-- RECORDS SUPPLIED --
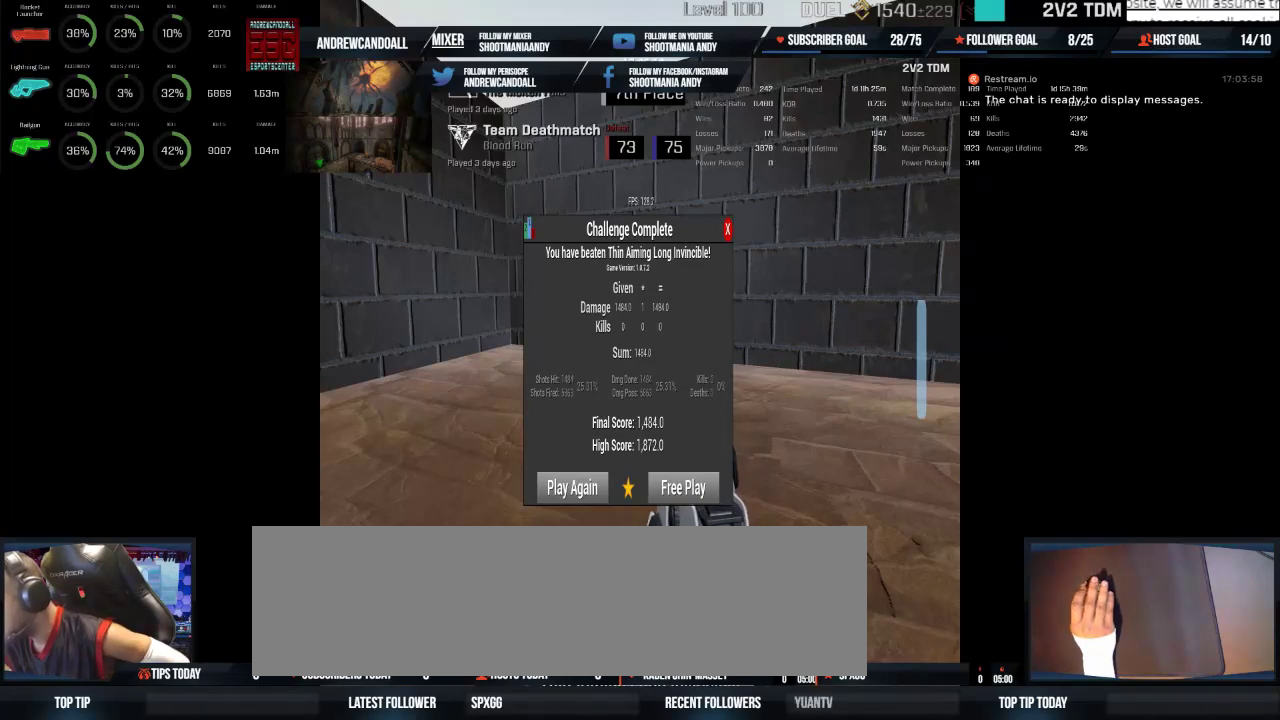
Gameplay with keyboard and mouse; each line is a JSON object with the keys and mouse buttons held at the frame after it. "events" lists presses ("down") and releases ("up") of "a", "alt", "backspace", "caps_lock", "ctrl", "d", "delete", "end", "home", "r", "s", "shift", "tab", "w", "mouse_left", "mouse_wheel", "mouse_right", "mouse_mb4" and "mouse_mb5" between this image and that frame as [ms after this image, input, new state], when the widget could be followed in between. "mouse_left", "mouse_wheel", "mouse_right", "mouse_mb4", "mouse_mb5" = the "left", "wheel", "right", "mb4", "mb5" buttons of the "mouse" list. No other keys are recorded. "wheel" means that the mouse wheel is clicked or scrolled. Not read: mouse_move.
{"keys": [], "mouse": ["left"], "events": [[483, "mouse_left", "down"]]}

==

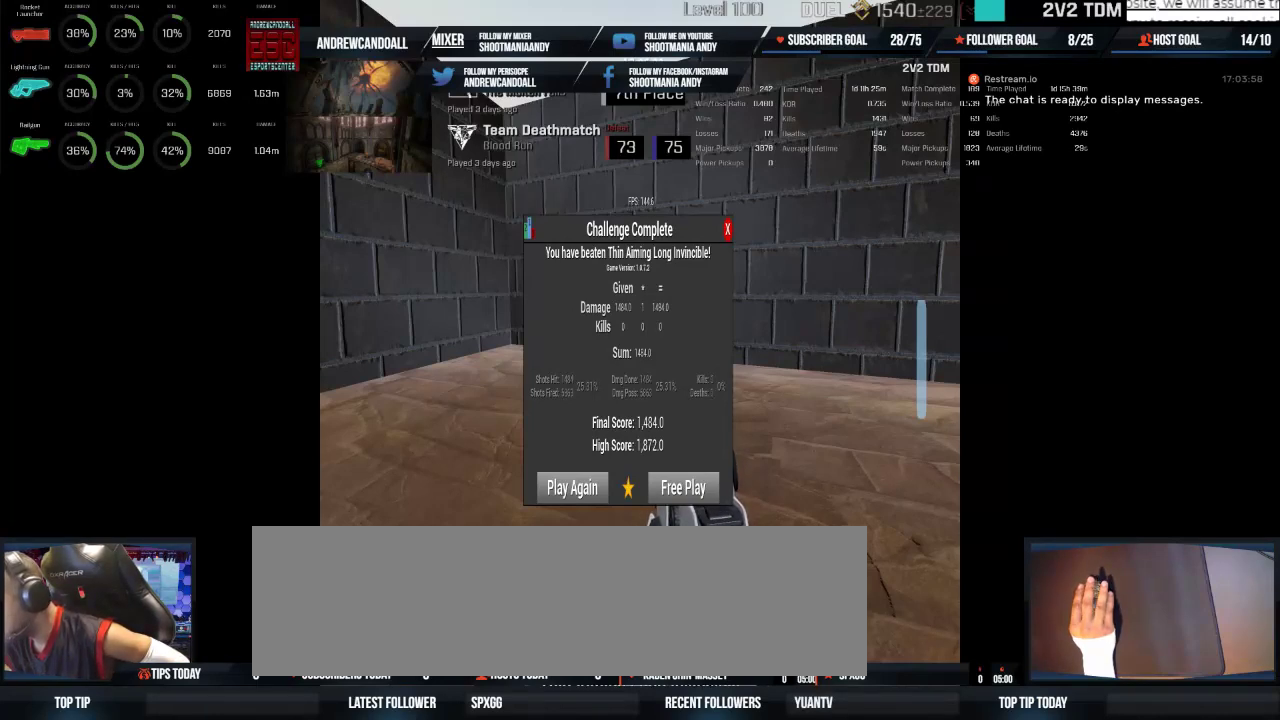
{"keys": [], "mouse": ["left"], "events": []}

-- ACTIVITY --
The lines needed are those in the data above that hold the string "down"; copy each of them.

-- WRITTEN ANSWER --
Gameplay with keyboard and mouse; each line is a JSON object with the keys and mouse buttons held at the frame after it. "events" lists presses ("down") and releases ("up") of "a", "alt", "backspace", "caps_lock", "ctrl", "d", "delete", "end", "home", "r", "s", "shift", "tab", "w", "mouse_left", "mouse_wheel", "mouse_right", "mouse_mb4" and "mouse_mb5" between this image and that frame as [ms after this image, input, new state], when the widget could be followed in between. "mouse_left", "mouse_wheel", "mouse_right", "mouse_mb4", "mouse_mb5" = the "left", "wheel", "right", "mb4", "mb5" buttons of the "mouse" list. No other keys are recorded. "wheel" means that the mouse wheel is clicked or scrolled. Not read: mouse_move.
{"keys": [], "mouse": ["left"], "events": [[483, "mouse_left", "down"]]}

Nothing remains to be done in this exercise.